● **MATERIAL TO PROCESS**:
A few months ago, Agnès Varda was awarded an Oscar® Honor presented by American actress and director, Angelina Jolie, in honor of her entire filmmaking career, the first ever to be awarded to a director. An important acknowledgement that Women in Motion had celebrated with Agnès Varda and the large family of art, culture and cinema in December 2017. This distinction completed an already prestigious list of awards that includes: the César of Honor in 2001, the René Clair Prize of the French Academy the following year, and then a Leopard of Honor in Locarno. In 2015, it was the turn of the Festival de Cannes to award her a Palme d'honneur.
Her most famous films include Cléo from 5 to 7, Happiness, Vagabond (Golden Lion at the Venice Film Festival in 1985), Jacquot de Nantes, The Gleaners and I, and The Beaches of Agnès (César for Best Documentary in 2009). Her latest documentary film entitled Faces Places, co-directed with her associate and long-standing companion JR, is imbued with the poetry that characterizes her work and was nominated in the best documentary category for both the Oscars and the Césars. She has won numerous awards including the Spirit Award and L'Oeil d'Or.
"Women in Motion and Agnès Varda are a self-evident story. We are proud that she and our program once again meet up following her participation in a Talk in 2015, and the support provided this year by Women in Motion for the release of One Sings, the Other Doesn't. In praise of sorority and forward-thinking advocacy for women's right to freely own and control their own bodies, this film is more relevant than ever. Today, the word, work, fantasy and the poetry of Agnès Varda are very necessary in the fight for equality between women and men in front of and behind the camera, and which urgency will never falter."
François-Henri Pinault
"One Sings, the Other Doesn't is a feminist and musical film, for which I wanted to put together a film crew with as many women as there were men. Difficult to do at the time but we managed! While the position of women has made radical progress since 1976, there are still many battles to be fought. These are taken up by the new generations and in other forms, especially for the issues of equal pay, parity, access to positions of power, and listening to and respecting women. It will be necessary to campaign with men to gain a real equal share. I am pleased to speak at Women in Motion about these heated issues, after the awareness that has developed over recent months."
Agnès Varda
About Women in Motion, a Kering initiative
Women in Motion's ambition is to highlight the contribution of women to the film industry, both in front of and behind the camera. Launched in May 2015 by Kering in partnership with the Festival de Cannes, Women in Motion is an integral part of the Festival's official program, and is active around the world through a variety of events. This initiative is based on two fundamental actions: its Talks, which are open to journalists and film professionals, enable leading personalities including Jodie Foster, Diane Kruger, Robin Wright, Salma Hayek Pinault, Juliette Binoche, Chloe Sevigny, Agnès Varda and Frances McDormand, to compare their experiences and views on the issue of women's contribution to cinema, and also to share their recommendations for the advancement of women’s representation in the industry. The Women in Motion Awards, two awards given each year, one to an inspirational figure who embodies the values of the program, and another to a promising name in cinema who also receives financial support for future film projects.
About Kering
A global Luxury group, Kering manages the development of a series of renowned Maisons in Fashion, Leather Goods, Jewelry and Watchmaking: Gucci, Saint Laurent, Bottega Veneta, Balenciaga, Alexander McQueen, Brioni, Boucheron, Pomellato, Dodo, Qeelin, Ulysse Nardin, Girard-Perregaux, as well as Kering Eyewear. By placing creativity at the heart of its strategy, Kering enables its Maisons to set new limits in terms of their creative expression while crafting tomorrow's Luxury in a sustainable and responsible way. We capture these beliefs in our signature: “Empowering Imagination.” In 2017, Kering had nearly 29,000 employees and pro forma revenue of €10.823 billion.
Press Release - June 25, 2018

● **WHAT IS REQUIRED**: Output each record exactly, leaving nothing out.

● **TASK SOLUTION**:
A few months ago, Agnès Varda was awarded an Oscar® Honor presented by American actress and director, Angelina Jolie, in honor of her entire filmmaking career, the first ever to be awarded to a director. An important acknowledgement that Women in Motion had celebrated with Agnès Varda and the large family of art, culture and cinema in December 2017. This distinction completed an already prestigious list of awards that includes: the César of Honor in 2001, the René Clair Prize of the French Academy the following year, and then a Leopard of Honor in Locarno. In 2015, it was the turn of the Festival de Cannes to award her a Palme d'honneur.
Her most famous films include Cléo from 5 to 7, Happiness, Vagabond (Golden Lion at the Venice Film Festival in 1985), Jacquot de Nantes, The Gleaners and I, and The Beaches of Agnès (César for Best Documentary in 2009). Her latest documentary film entitled Faces Places, co-directed with her associate and long-standing companion JR, is imbued with the poetry that characterizes her work and was nominated in the best documentary category for both the Oscars and the Césars. She has won numerous awards including the Spirit Award and L'Oeil d'Or.
"Women in Motion and Agnès Varda are a self-evident story. We are proud that she and our program once again meet up following her participation in a Talk in 2015, and the support provided this year by Women in Motion for the release of One Sings, the Other Doesn't. In praise of sorority and forward-thinking advocacy for women's right to freely own and control their own bodies, this film is more relevant than ever. Today, the word, work, fantasy and the poetry of Agnès Varda are very necessary in the fight for equality between women and men in front of and behind the camera, and which urgency will never falter."
François-Henri Pinault
"One Sings, the Other Doesn't is a feminist and musical film, for which I wanted to put together a film crew with as many women as there were men. Difficult to do at the time but we managed! While the position of women has made radical progress since 1976, there are still many battles to be fought. These are taken up by the new generations and in other forms, especially for the issues of equal pay, parity, access to positions of power, and listening to and respecting women. It will be necessary to campaign with men to gain a real equal share. I am pleased to speak at Women in Motion about these heated issues, after the awareness that has developed over recent months."
Agnès Varda
About Women in Motion, a Kering initiative
Women in Motion's ambition is to highlight the contribution of women to the film industry, both in front of and behind the camera. Launched in May 2015 by Kering in partnership with the Festival de Cannes, Women in Motion is an integral part of the Festival's official program, and is active around the world through a variety of events. This initiative is based on two fundamental actions: its Talks, which are open to journalists and film professionals, enable leading personalities including Jodie Foster, Diane Kruger, Robin Wright, Salma Hayek Pinault, Juliette Binoche, Chloe Sevigny, Agnès Varda and Frances McDormand, to compare their experiences and views on the issue of women's contribution to cinema, and also to share their recommendations for the advancement of women’s representation in the industry. The Women in Motion Awards, two awards given each year, one to an inspirational figure who embodies the values of the program, and another to a promising name in cinema who also receives financial support for future film projects.
About Kering
A global Luxury group, Kering manages the development of a series of renowned Maisons in Fashion, Leather Goods, Jewelry and Watchmaking: Gucci, Saint Laurent, Bottega Veneta, Balenciaga, Alexander McQueen, Brioni, Boucheron, Pomellato, Dodo, Qeelin, Ulysse Nardin, Girard-Perregaux, as well as Kering Eyewear. By placing creativity at the heart of its strategy, Kering enables its Maisons to set new limits in terms of their creative expression while crafting tomorrow's Luxury in a sustainable and responsible way. We capture these beliefs in our signature: “Empowering Imagination.” In 2017, Kering had nearly 29,000 employees and pro forma revenue of €10.823 billion.
Press Release - June 25, 2018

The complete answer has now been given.